Consertado, telescópio Hubble envia novas imagens do Universo

Quem olha esse objeto celestial com aparência de uma grande borboleta nem imagina, mas sua aparente serenidade esconde uma gigantesca caldeira de gás a mais de 20 mil graus de temperatura e que rasga o espaço a incríveis 900 mil quilômetros por hora, velocidade suficiente para ir da Terra à Lua em apenas 24 minutos!

Apolo11 |

Clique para ampliar


A foto é uma das mais recentes imagens captadas pela nova câmera WFC3 do telescópio espacial Hubble, instalada em maio de 2009 durante a missão STS-125 do ônibus espacial e é o principal instrumento no estudo da energia e matéria escura, formação das estrelas e descoberta de galáxias extremamente remotas.

A cena retrata a nebulosa planetária NGC 6302, também chamada de Nebulosa da Borboleta, localizada a 3800 anos-luz, no interior da constelação do Escorpião. No centro da nebulosa jaz uma estrela moribunda, que em seus anos de esplendor já foi cinco vezes mais massiva que nosso Sol, mas que após seu colapso há mais de 2 mil anos, expulsou suas camadas externas em direção ao espaço, formando uma reluzente trilha de gás que agora brilha na forma de uma gigantesca esteira de radiação ultravioleta, responsável por sua aparência.

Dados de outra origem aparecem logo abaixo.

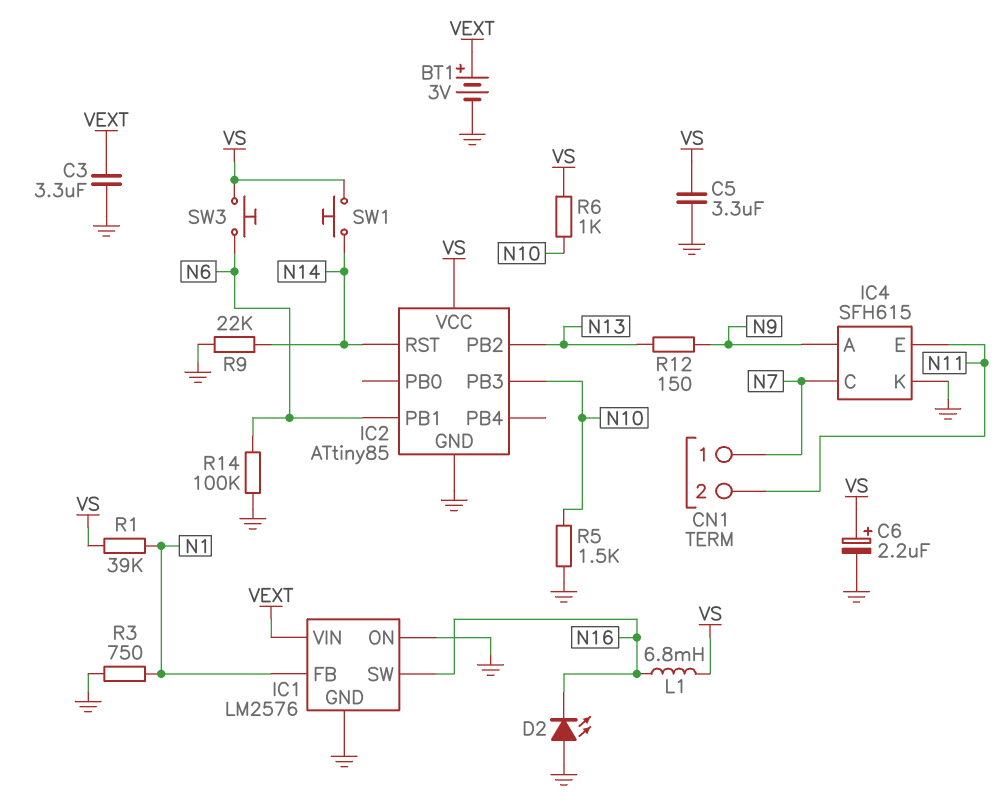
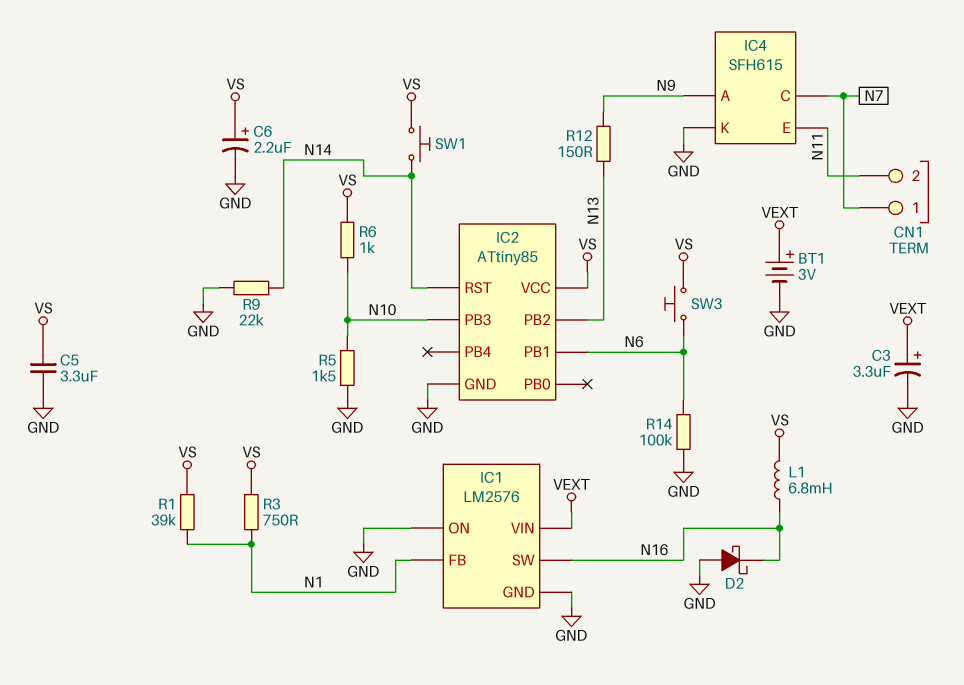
C3: 3.3uF (GND, VEXT) -> 3.3uF (plus VEXT, minus GND)
D2: LED (A GND, K N16) -> schottky (A GND, K N16)
R3: 750 (GND, N1) -> 750 (N1, VS)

O remanescente da estrela central não pode ser observado, escondido por um anel circular de poeira visto na cena como a faixa negra que dá forma ao corpo da borboleta. O cinturão mais grosso consiste no fluxo de gases e forma o clássico padrão em forma de ampulheta, visto na maioria das nebulosas planetárias.

Ejeção de camadas

A cena captada pelo telescópio Hubble revela a complexa história de ejeções de NGC 6302. Antes de colapsar, a estrela evoluiu para uma gigantesca gigante vermelha, quando seu diâmetro ultrapassou em 1 mil vezes o tamanho do nosso Sol. Nesse ponto a estrela perdeu suas camadas externas, que foram ejetadas ao espaço. Parte desse gás foi lançado do equador estelar a aproximadamente 30 mil quilômetros por hora, criando o anel de poeira central. Em seguida, outros gases foram lançados perpendicularmente ao anel e produziram o padrão alongado das "asas da borboleta". Finalmente, um vento solar extremamente rápido forçou a esteira de partículas a se deslocar a mais de 2 milhões e quilômetros por hora pela estrutura das "asas", colaborando para modificar sua forma.

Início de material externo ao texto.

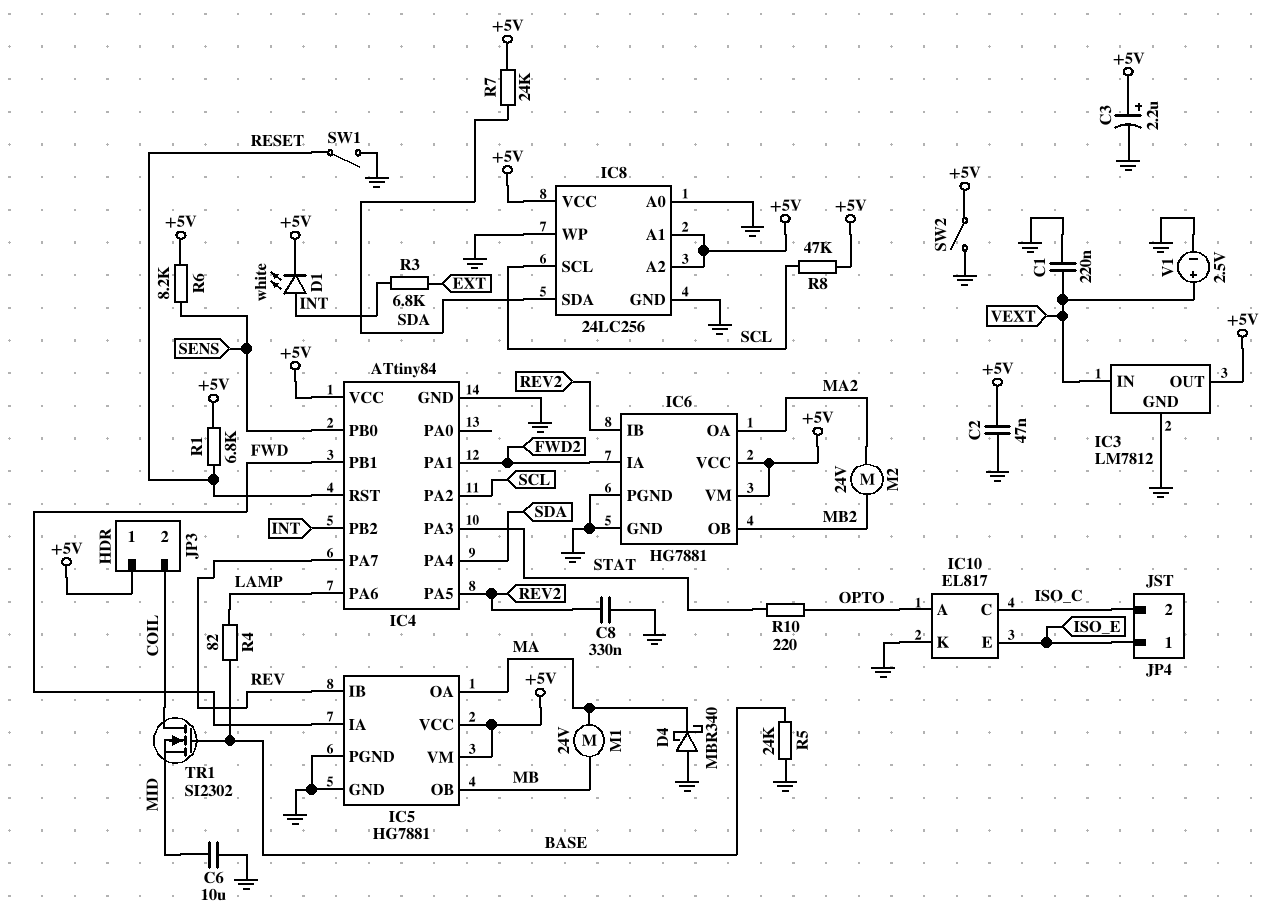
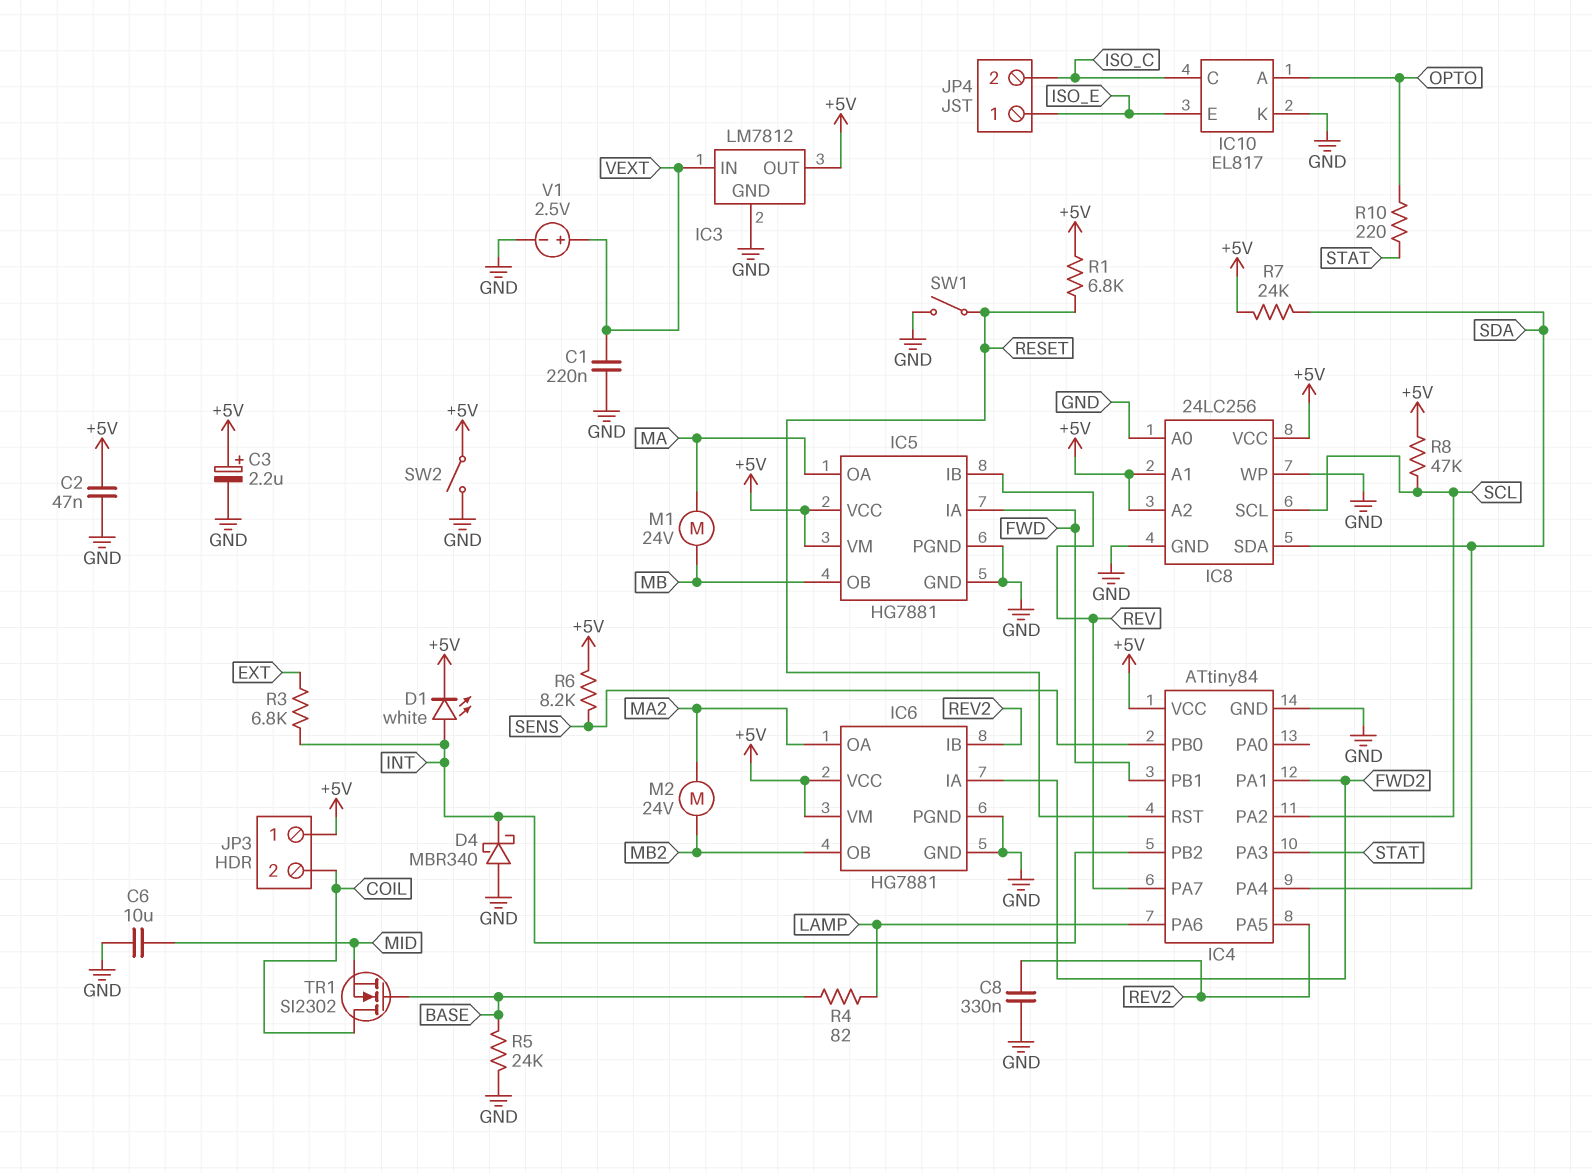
D4: schottky MBR340 (A GND, K MA) -> schottky MBR340 (A GND, K INT)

A borda da nebulosa é formada pela luz emitida pelo nitrogênio, o mais frio dos gases visíveis na imagem. A câmera que fez a cena é equipada com uma grande variedade de filtros que isolam a luz emitida pelos vários elementos químicos, permitindo aos astrônomos inferir as propriedades do gás nebular, sua temperatura, densidade e composição.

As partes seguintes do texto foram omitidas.